The example in the blog post isn't super clear, but Git was essentially taking all the versions of all the files in the repo, putting the last 16 bytes of the path (not filename) in a hash table, and using that to group what they expected to be different versions of the same file together for delta compression.

Indeed in the blog it doesn't work, because foo/CHANGELOG.md and bar/CHANGELOG.md is only 13 chars, but you have to imagine the paths have a longer common suffix. That part is fixed by the --full-name-hash option, now you compare the full path instead of just 16 bytes.

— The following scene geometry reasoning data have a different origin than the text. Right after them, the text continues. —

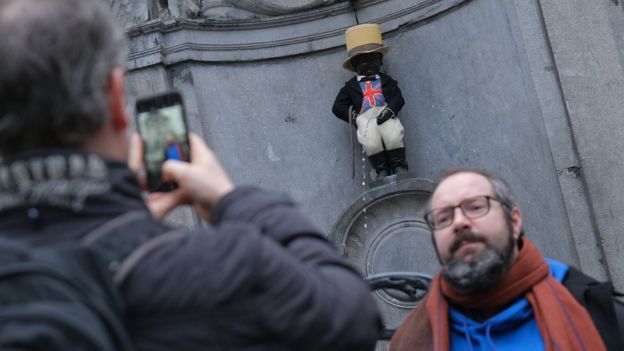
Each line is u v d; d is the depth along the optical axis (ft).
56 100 3.47
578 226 18.93
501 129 20.98
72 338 3.08
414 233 20.93
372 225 21.25
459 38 21.89
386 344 20.85
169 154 4.18
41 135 3.54
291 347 3.51
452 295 7.83
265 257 3.51
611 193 18.67
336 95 23.36
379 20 23.24
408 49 22.91
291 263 3.57
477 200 7.72
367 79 21.80
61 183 3.51
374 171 22.68
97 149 3.67
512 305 7.63
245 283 3.43
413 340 8.10
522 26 19.86
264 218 3.86
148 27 22.15
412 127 22.70
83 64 3.52
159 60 22.11
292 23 23.52
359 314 3.64
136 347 3.38
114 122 3.76
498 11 20.72
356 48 21.71
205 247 3.51
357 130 21.68
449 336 7.80
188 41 22.41
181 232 3.64
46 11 3.50
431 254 20.83
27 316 3.06
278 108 23.35
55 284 3.18
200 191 4.00
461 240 7.63
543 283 7.64
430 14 22.44
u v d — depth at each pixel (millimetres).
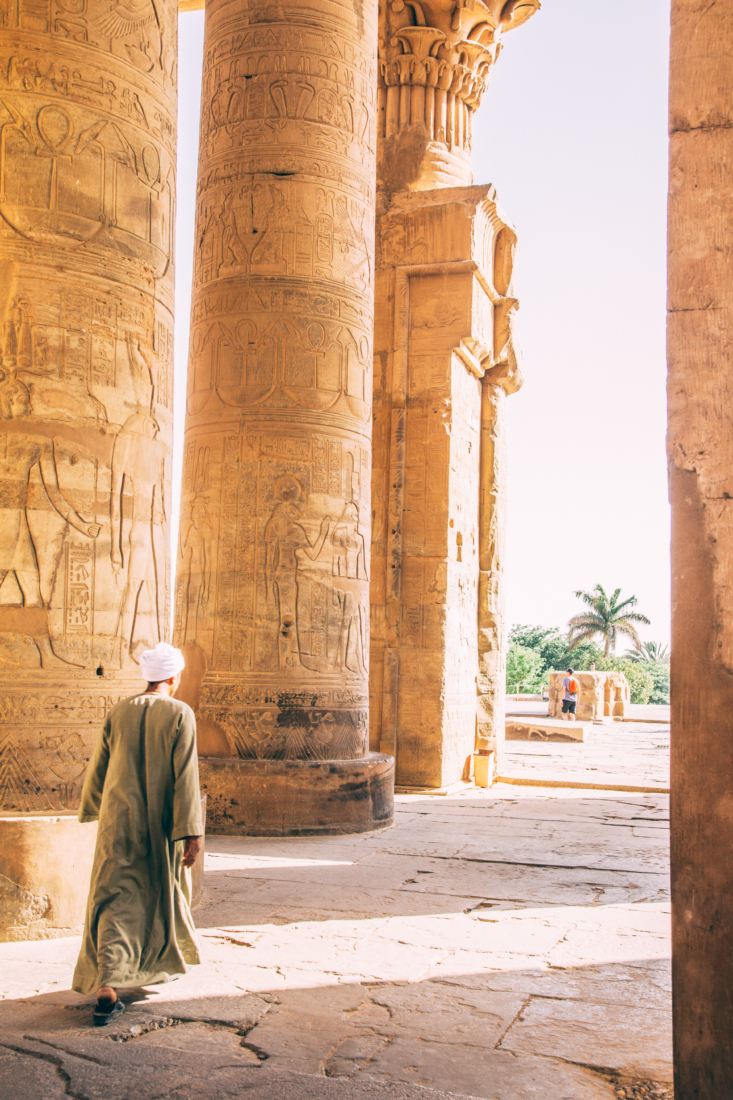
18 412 5367
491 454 13570
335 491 9031
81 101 5605
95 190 5652
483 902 6012
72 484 5496
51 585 5410
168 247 6234
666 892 6352
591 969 4676
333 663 8914
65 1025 3832
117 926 3951
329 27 9289
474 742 13023
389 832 8586
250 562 8781
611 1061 3570
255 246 9023
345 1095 3191
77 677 5465
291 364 8922
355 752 9000
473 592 13172
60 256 5508
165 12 6191
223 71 9414
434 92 13078
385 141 12992
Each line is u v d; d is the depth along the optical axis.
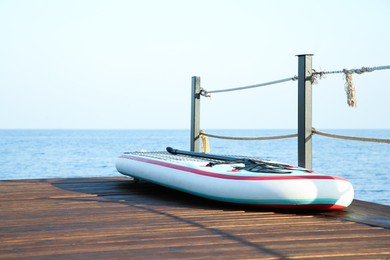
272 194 3.94
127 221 3.56
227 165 4.67
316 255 2.63
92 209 4.10
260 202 4.02
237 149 64.06
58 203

Then they talk about increasing the window size. That's kind of a hack to workaround bad file grouping, but it's not the real fix. You're still giving terrible inputs to the compressor and working around it by consuming huge amounts of memory. So that was a bit confusing to present it as the solution. The path walk API and/or --full-name-hash are the real interesting parts here =)

1 comments

Thank you! I ended up having to look at the PR to make any sense of the blog post, but your explanation and links makes things much clearer
I'll update the post with this clarity too. Thanks!